Aim to be T-shaped. Go deep in one technical area while building a broad base of knowledge in a variety of skills. This will make you a specialist who’s adaptable to work across different teams.

Key technical skills for AI include programming languages like Python, R, and Java, which are essential for building and deploying models. A solid understanding of machine learning and deep learning concepts—such as supervised learning, large language models (LLMs), and generative AI—is crucial. Data skills are equally important, including the ability to clean, process, and manage large datasets using tools like Spark and Hadoop. Underpinning all of this is a strong foundation in math, particularly linear algebra, calculus, and statistics, which supports everything from training models to evaluating their performance.

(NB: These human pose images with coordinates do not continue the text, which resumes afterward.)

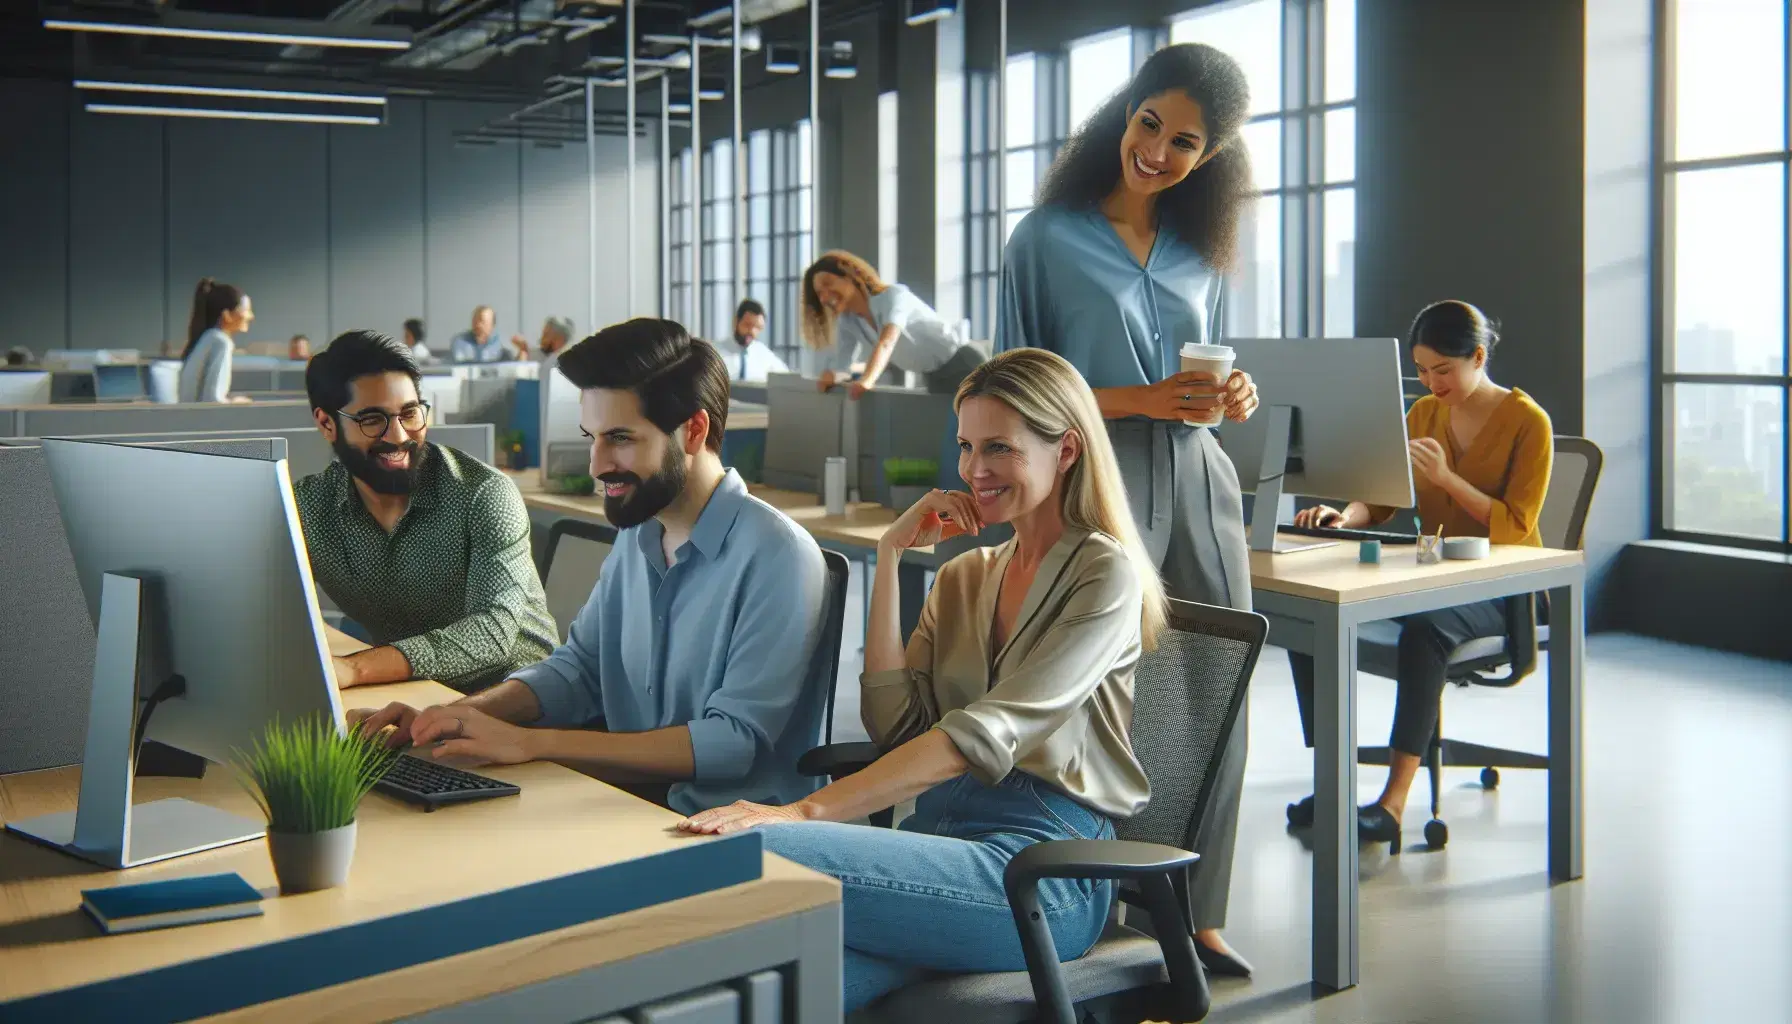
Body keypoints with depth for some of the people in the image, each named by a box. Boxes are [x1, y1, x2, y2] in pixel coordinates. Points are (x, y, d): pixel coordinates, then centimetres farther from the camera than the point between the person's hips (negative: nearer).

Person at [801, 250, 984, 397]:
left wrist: (866, 381, -56)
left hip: (963, 367, -8)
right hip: (936, 380, 8)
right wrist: (833, 375, -30)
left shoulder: (893, 295, -22)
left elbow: (886, 342, -39)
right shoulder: (847, 322, 2)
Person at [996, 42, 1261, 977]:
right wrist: (1141, 400, -14)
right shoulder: (1048, 239, -1)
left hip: (1198, 486, 5)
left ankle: (1196, 913, 18)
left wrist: (1234, 397, 0)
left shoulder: (1200, 251, 14)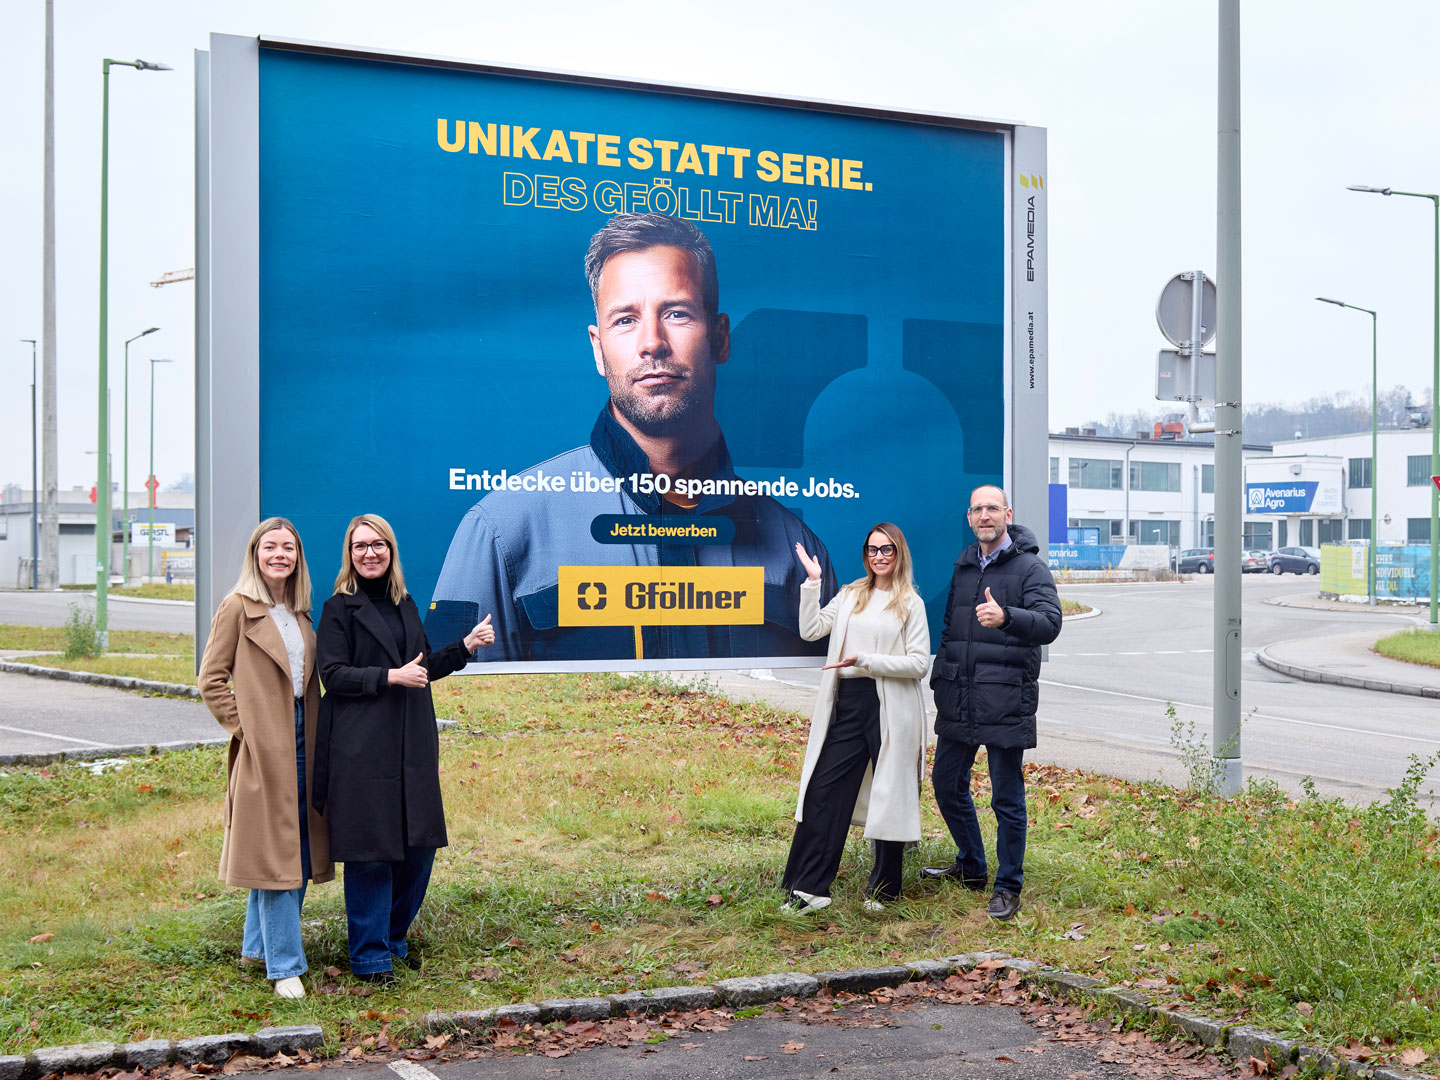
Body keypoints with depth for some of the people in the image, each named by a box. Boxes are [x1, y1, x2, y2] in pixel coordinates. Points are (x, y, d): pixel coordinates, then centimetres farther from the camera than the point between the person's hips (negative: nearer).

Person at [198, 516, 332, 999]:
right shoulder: (237, 608, -6)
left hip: (301, 744, 7)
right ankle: (285, 966, 2)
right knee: (274, 854, -4)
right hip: (264, 750, -7)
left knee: (298, 852, 11)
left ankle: (258, 946, 26)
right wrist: (243, 725, -10)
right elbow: (211, 678, -6)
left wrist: (314, 730, 9)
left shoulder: (300, 611, 13)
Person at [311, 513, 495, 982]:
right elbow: (334, 674, -11)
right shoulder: (339, 608, -4)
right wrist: (392, 676, -18)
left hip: (412, 745, 6)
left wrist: (466, 646, 9)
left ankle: (394, 938, 28)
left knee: (420, 845, 9)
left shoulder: (404, 604, 15)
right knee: (371, 851, -2)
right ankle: (370, 956, 11)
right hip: (361, 747, -6)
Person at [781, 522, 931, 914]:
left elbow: (919, 662, -7)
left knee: (890, 796, 5)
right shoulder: (850, 595, 13)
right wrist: (812, 583, -1)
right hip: (847, 704, 4)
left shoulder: (911, 603, 0)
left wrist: (865, 660, -15)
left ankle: (883, 889, 19)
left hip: (890, 709, -4)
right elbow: (811, 629, 6)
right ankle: (808, 888, 3)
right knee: (823, 790, -1)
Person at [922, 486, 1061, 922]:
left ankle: (1008, 886, 15)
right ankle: (971, 867, 34)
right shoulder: (961, 566, 13)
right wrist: (939, 682, 18)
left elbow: (1050, 622, -20)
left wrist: (1007, 617, -39)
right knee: (947, 784, 15)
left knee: (1007, 799, 1)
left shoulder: (1030, 567, -5)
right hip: (957, 701, 7)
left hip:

But soft skills matter just as much. Clear communication is vital for explaining complex ideas to non-technical teams, while collaboration is necessary because AI projects often require working across multiple disciplines. Creativity and logical thinking are key for designing innovative algorithms and troubleshooting problems. Since technology changes quickly, adaptability is essential—professionals who embrace new tools, roles, and workflows will stay ahead. While AI can handle many routine tasks, humans remain critical, especially in areas like testing, auditing, and ethical AI development.

Will tech jobs be automated on a broad scale? It’s too soon to tell. But in the near future, there’s plenty of opportunity to go round.